India’s handling of its neighbourhood policy is also fraught with contradictions, symptomatic of a two-front challenge: The first relating to the concerns inherent among India’s smaller neighbours of its overwhelming national power vis-à-vis their own and the second relating to the intention and ability of smaller countries to hedge between India and China.
The emergence of China as a security and development partner of most South Asian countries remains a complicated facet of the country’s politico-economic statecraft that will challenge India’s ability to shape political outcomes in its neighbourhood. Given the glaring gap in China’s and India’s relative economic power, geopolitical prudence does not lie in India trying to play a catch-up game with China. However, the question is how does India define success in its neighbourhood? On a hard nose reading of its capabilities, how should India project its aspirations, what it can promise and deliver? Such a policy conundrum is also existent in India’s extended neighbourhood. Despite India’s substantial growth in ties with the Association of Southeast Asian Nations (ASEAN) as an institution and with the individual countries, India’s power gap vis-à-vis China severely limits India’s ability to turn aspirations into reality. As such, in a clear material sense, there is not much of a rivalry between India and China. A recognition of this reality is required to re-calibrate India’s policy to not compete with China, but to maximise India’s gains and minimise its losses. India’s growing emphasis on sub-regional projects through its Act East Policy and through institutional mechanisms like the BIMSTEC (Bay of Bengal Initiative for Multi-Sectoral Technical and Economic Cooperation), as opposed to the grandiosity seen in China’s Belt and Road Initiative (BRI) is perhaps a step in the right direction that needs to be followed with implementation and timely delivery.

*-*-*

• **INSTRUCTIONS FOR THE TASK**
Please rewrite the passage on India's neighborhood policy from "India’s handling of" through "hedge between India and China.", putting "tensions" wherever "contradictions" appears.

Saved data entries:

*-*-*

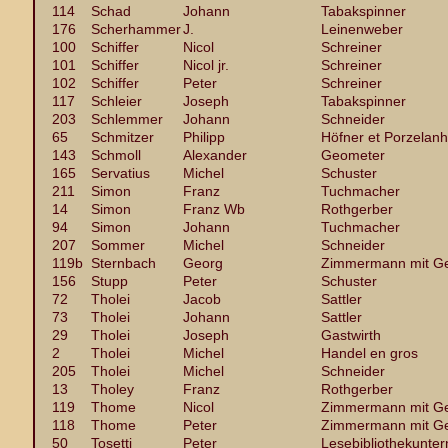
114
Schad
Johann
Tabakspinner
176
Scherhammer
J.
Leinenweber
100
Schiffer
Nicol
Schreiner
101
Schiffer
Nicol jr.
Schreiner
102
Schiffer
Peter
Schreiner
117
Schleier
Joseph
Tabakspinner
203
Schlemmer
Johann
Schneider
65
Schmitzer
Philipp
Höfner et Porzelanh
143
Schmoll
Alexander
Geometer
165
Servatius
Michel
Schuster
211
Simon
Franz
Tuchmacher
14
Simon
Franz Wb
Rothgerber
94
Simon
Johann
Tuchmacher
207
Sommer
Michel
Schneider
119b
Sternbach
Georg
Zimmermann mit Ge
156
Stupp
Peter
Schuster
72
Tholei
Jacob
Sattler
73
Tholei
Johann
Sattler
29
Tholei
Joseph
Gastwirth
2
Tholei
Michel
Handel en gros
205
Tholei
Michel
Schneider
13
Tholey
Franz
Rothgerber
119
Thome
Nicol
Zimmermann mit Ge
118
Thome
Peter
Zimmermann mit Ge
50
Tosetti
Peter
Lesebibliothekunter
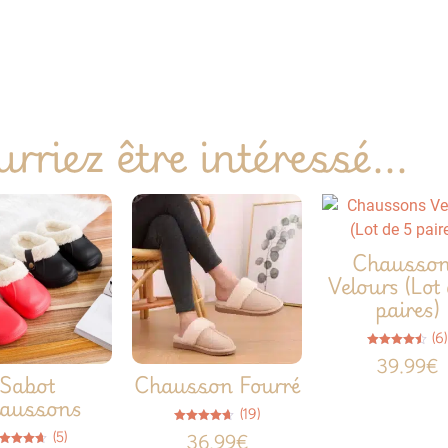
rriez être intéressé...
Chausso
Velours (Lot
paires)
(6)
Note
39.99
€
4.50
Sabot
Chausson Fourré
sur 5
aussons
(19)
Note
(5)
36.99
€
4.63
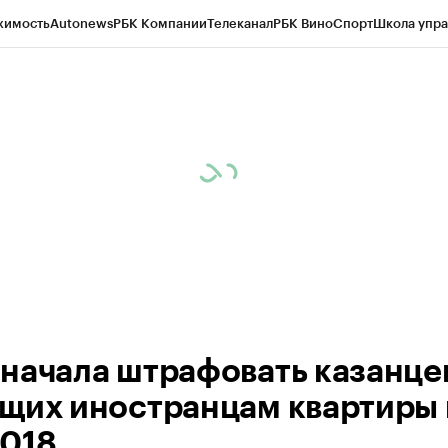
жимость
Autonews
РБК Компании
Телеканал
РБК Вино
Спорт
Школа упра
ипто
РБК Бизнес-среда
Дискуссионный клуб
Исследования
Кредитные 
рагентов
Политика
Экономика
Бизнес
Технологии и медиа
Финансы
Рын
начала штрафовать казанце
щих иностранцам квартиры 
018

*-*-*

• **ANSWER BOX**
India’s handling of its neighbourhood policy is also fraught with tensions, symptomatic of a two-front challenge: The first relating to the concerns inherent among India’s smaller neighbours of its overwhelming national power vis-à-vis their own and the second relating to the intention and ability of smaller countries to hedge between India and China.